**Prompt**
Examine the entries below, count the lines holding the string "futures", and respond with the number only.
** Records for processing follows **
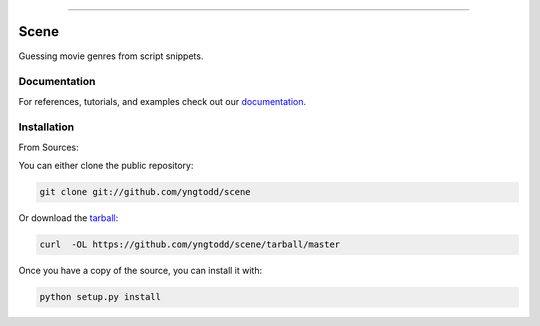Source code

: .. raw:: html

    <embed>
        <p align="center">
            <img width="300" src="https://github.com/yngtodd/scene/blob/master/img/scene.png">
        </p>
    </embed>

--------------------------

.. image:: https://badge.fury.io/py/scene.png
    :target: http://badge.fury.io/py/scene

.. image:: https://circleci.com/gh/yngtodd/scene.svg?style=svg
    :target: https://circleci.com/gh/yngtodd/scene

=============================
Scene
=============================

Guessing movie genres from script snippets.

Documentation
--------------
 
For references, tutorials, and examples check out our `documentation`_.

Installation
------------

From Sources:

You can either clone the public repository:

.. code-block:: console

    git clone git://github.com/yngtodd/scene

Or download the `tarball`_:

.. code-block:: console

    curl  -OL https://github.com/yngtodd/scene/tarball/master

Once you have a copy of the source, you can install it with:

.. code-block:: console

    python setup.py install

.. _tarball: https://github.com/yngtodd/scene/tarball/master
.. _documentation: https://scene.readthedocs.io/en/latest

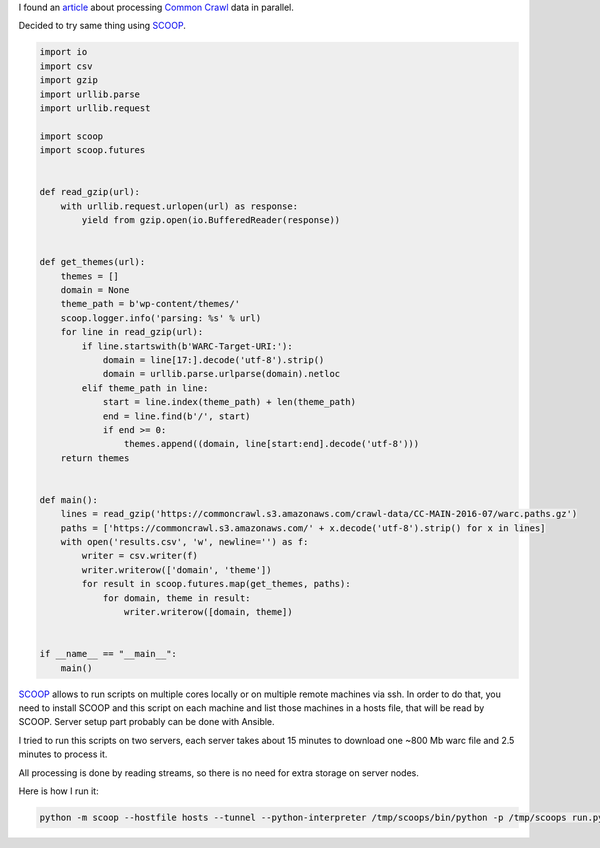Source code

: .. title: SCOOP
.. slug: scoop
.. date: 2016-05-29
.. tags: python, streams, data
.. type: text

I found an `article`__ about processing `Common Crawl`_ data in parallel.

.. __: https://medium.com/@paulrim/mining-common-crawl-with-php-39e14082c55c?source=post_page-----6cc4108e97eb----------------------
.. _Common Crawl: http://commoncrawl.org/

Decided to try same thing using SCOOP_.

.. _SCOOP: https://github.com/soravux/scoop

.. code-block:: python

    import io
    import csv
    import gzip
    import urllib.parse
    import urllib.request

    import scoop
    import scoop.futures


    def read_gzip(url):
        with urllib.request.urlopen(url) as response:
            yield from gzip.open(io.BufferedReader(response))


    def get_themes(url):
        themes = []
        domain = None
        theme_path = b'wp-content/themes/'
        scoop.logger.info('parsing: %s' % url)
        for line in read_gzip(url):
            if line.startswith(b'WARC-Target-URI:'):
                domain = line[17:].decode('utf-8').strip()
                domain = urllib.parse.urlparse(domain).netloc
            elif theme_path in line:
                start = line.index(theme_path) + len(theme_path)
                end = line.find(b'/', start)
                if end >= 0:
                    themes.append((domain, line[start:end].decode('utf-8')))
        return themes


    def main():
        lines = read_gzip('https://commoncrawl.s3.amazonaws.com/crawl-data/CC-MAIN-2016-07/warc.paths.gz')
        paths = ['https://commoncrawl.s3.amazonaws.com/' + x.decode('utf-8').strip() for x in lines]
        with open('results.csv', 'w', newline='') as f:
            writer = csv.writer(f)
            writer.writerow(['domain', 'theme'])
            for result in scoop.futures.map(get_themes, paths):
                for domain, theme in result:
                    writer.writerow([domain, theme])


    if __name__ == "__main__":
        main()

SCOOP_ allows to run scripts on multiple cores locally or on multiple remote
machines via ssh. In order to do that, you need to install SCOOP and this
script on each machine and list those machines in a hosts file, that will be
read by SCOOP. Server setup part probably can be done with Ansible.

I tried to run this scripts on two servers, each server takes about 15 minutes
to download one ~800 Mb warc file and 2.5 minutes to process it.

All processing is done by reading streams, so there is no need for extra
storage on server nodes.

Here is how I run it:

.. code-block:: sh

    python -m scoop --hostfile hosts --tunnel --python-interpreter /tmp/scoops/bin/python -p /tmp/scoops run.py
** End of Records for processing **
**Reply to the exercise**
2